- Passage for review

-- Opening Marker --

Yesterday, I drank a 2008 Cabernet Sauvignon from Marlborough County in New Zealand. This wine starts with a terrific nose of juniper berries and cloves. It has a complex bouquet with hints of apple, truffle and vanilla spices. The finish is long and full-bodied with layers of oak, raspberries and tobacco.
The above description would make for a terrific wine, except that it is entirely made up. There are no 2008 Cabernet Sauvignons in Marlborough, and certainly none in which truffles and vanilla flavours come together. The more pertinent question is this: As you read through my made-up tasting notes, could you taste the wine? Chances are that you couldn’t, because juniper berries and truffles aren’t part of our geography; our terroir, if you will. Each of us has a palate with a memory that is usually formed by childhood foods. Many of a wine’s flavours aren’t an intrinsic part of our palate.
Sante: Pay attention when you sip. Do you taste amla? Can you smell the hay?
Let me give you another description. Yesterday, I ate a samosa at Khan Market in Delhi. It was bigger than usual and started with a spicy kick of green chillies, layered with ginger and a bite of dhaniya (coriander) seeds. It was full-bodied with chunks of soft aloo (potato). The onion was a bit crunchier than usual but merged well with the bite of ginger. Since it was just fried, it had a crunchy casing with a soft body. The green chutney provided us with a long and spicy finish.
Question: Could you taste the samosa? Chances are that you could. This then shows both the power of words and their limitations. Words provide references but are limited by human experience. Eskimos have a number of words for ice and perhaps none for spices. We have a number of words to describe spices and but one for ice.
Wine, ultimately, is an experience to be savoured; not analysed. We all get that. At the same time, wine connoisseurs want to convey their enthusiasm and passion for a particular varietal or vintage and the only way to do that, without actually offering a taste, is through words. Consider Robert Parker’s description of a Chateau Latour: “Complex aromas of crushed rocks, graphite, black cherries, creme de cassis, new saddle leather, and dried mushrooms are still tightly wound. The wine is full-bodied and powerful with exceptionally high tannin combined with zesty acidity, and laser-like focus. It will require 15 or more years of cellaring.” What do crushed rocks taste like? And has Parker tasted them? What does new saddle leather taste like? Or is it a smell he is describing? What does laser-like focus mean? Could you taste this Latour? This then is the futility of tasting notes.
Also Read Shoba Narayan’s previous Lounge columns
Of late, there is a growing interest in “the philosophy of wine”. Can a wine be masculine, teasing, sombre, even soul-stirring? Can you really smell violets, truffles, apples and juniper berries in a glass of Bordeaux? What about the personalities of the winemakers or what wine writer Clive Coates calls the “inexorability of terroir”? Are wine judgements subjective or objective? These are the concerns of a new branch of wine enthusiasts who also happen to be philosophers. Two recent books, Questions of Taste: The Philosophy of Wine, a series of essays edited by Barry Smith, and The Philosophy of Wine: A Case of Truth, Beauty and Intoxication by Cain Todd address these issues.

-- Closing Marker --

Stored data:
-- Opening Marker --

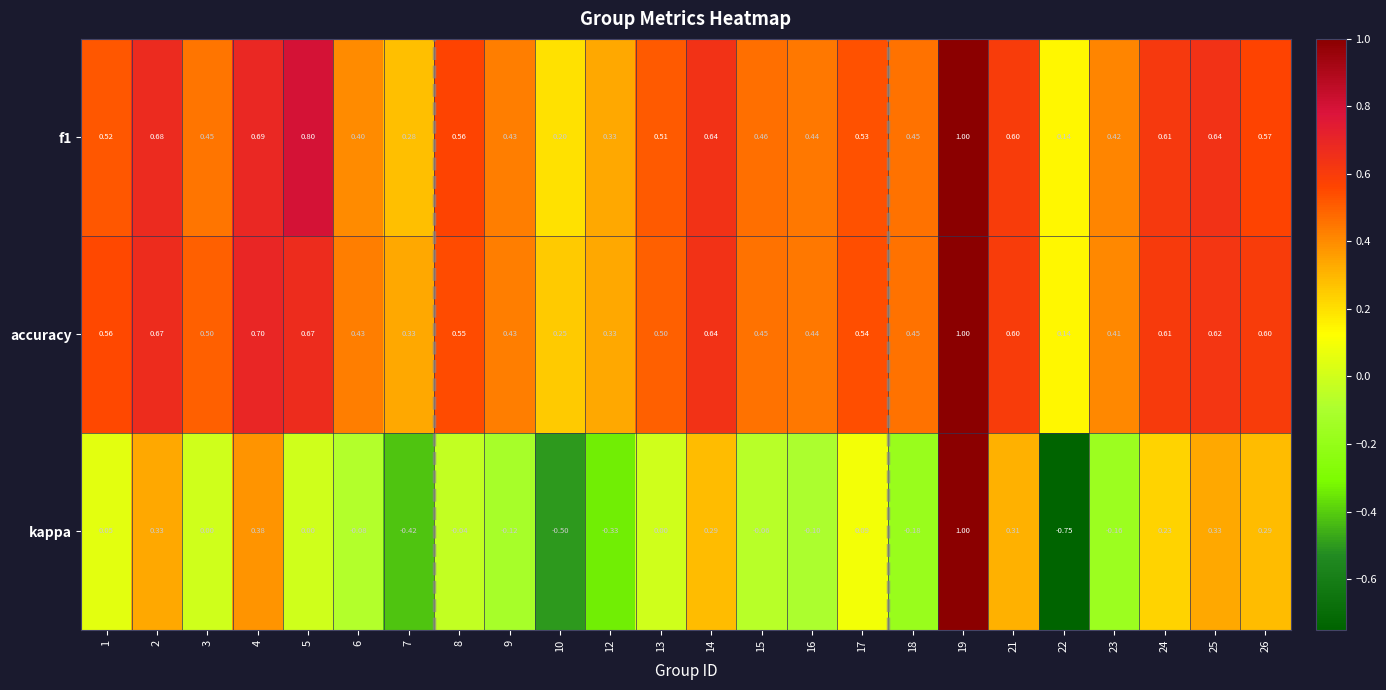

Is the value of kappa at 25 greater than the value of f1 at 13?

No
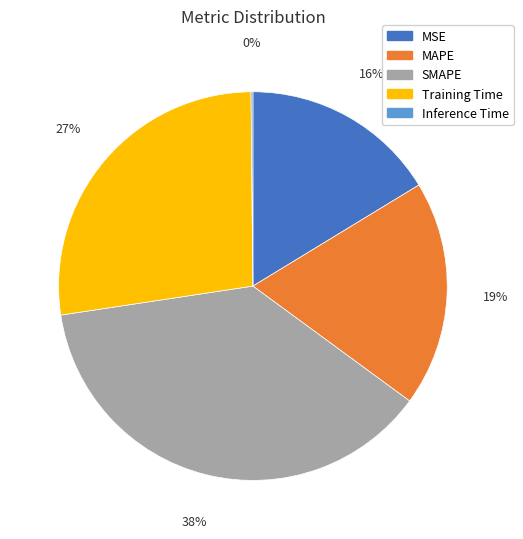

Is there a majority slice in this chart?

No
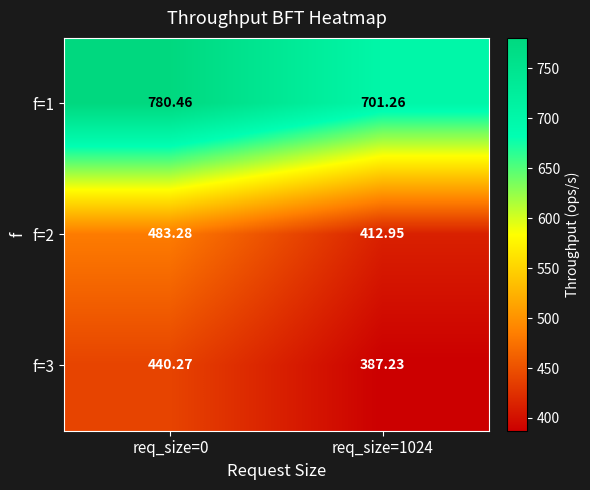

At which category is the sum across all series the highest?

req_size=0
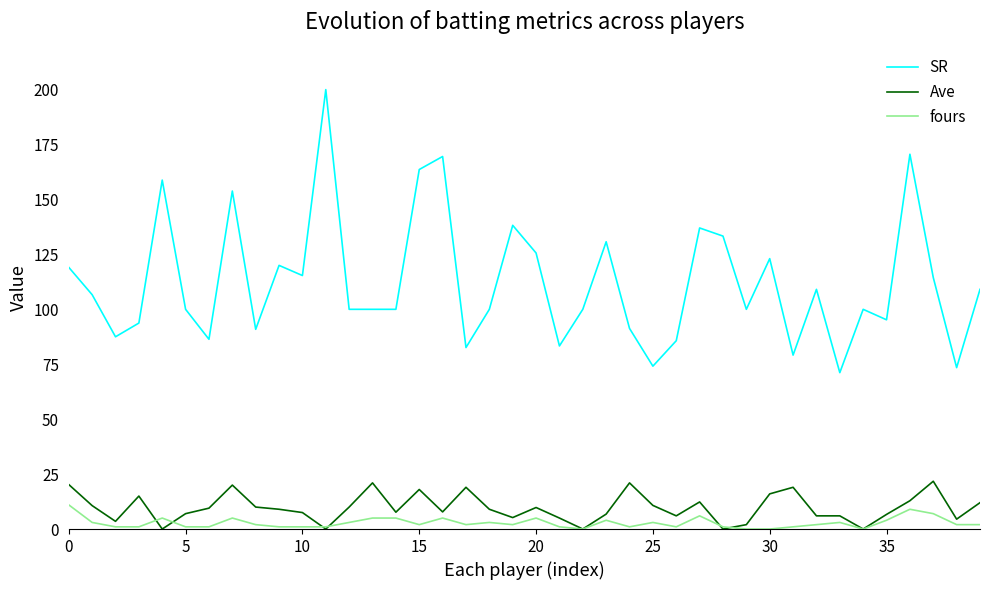

Which series has the largest range (max minus min)?

SR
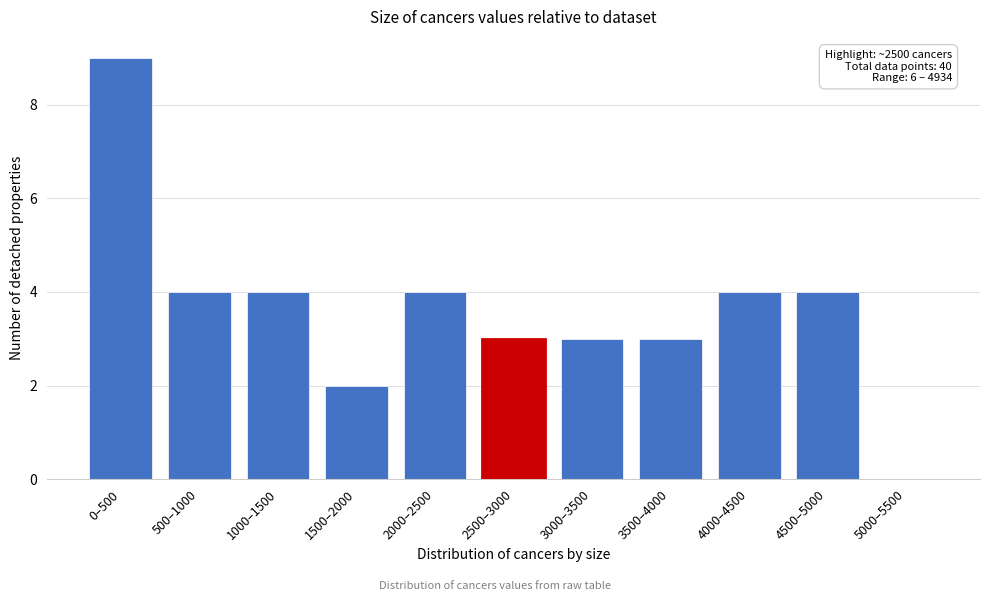

Reading left to right, transcribe all the data shown in this chart.

0–500=9	500–1000=4	1000–1500=4	1500–2000=2	2000–2500=4	2500–3000=3	3000–3500=3	3500–4000=3	4000–4500=4	4500–5000=4	5000–5500=0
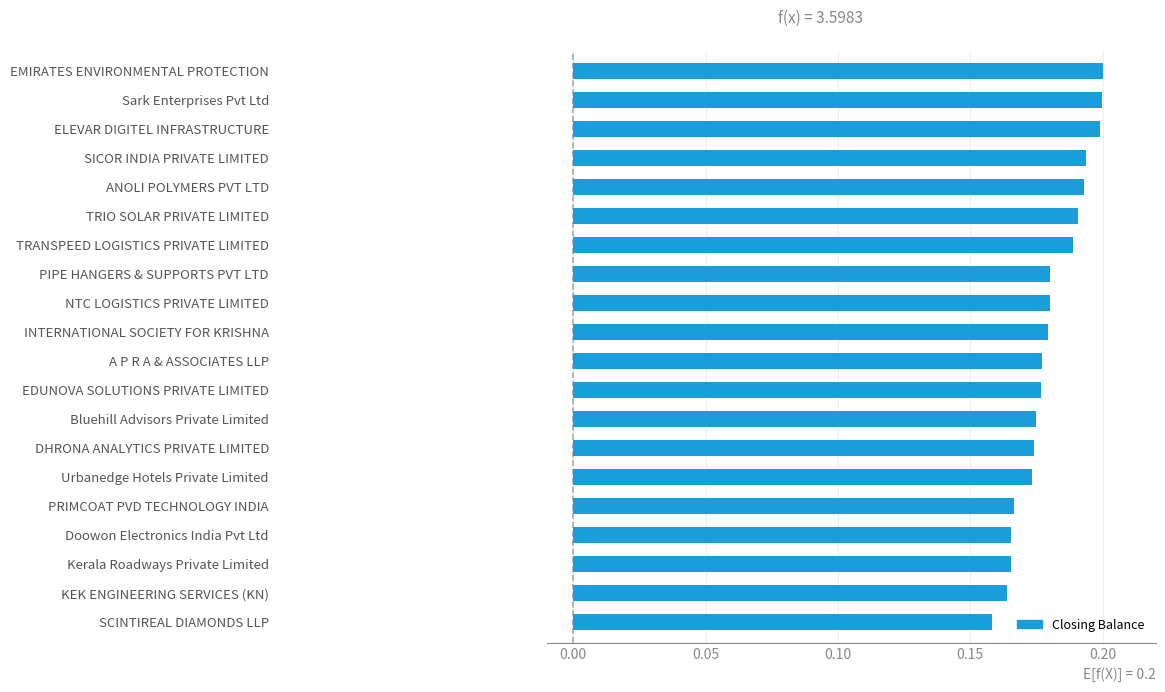

What is the sum of all values?

3.6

-- Closing Marker --

- Request A
In the wine-tasting column, reproduce the passage starting at "The above description" and ending at "smell the hay?", swapping "truffles" for "mushrooms" throughout.
- Request B
According to the wine-tasting column, why could readers probably not taste the made-up Cabernet Sauvignon?
- Request C
Continue the wine-tasting column after its final sentence.
The listing has no connection to the wine-tasting column.

- Response box A
The above description would make for a terrific wine, except that it is entirely made up. There are no 2008 Cabernet Sauvignons in Marlborough, and certainly none in which mushrooms and vanilla flavours come together. The more pertinent question is this: As you read through my made-up tasting notes, could you taste the wine? Chances are that you couldn’t, because juniper berries and mushrooms aren’t part of our geography; our terroir, if you will. Each of us has a palate with a memory that is usually formed by childhood foods. Many of a wine’s flavours aren’t an intrinsic part of our palate.
Sante: Pay attention when you sip. Do you taste amla? Can you smell the hay?

- Response box B
Juniper berries and truffles are not part of the readers' geography, or terroir. Each person's palate carries a memory usually formed by childhood foods, and many of a wine's flavors are not an intrinsic part of that palate.

- Response box C
Much of the content of both books is mental masturbation: endless, unresolved and unresolvable analyses of the intricacies of wine and the drinking experience. Words, ultimately, can only convey so much. They cannot plumb the depths of grief or the heights of ecstasy. They cannot measure love or depravity. Words in that sense are limiting and so it is with the experience and pleasures of drinking a glass of wine.
Psychologists divide our experiences into two categories: cognitive and sensory. Cognitive ones are intellectual pursuits and sensory ones are usually aesthetic ones. Cognitive implies understanding; sensory is more animalistic and is about, well, sensing. Code writing, graphic design, architecture and poetry are all cognitive pursuits; painting, juggling, and drinking wine are sensory ones. Philosopher Thomas Aquinas divided up even our senses into cognitive and non-cognitive ones. Seeing and hearing, he said, are cognitive senses and lead to greater understanding. Touch, smell and taste, on the other hand, are sensory ones. Drinking wine, by that yardstick, is a sensory exercise. Philosophers can debate it but wine, ultimately is an experiential pleasure: like holding a puppy, or a baby.
What cannot be discounted is the long link that wine and philosophy share. The earliest philosophers used libations as a way of getting discourses going. The word symposium comes from the Greek word for “drinking together”, which leads me to suggest that all modern academic symposiums ought to be accompanied by suitable libations, the better to theorize and analyse.
My takeaway from listening to symposiums on wine and reading the philosophy of wine is simply this: Pay attention. How many of us actually attend to the moment when we take a sip of wine? Usually, it is in a group setting, along with food and conversation. You take a sip and instinctively like it or not. You say, “Mmm…nice!” or wrinkle your nose. But like most things that can be cultivated, your palate too can be cultivated if you simply take a second to pay attention to the wine you are drinking. Try to describe what you taste. It doesn’t need to be words outside our terroir. For an Indian, a Sauvignon Blanc can taste like amla. A Shiraz can taste like young pepper vines. And a Merlot can even taste like a samosa without the aloo.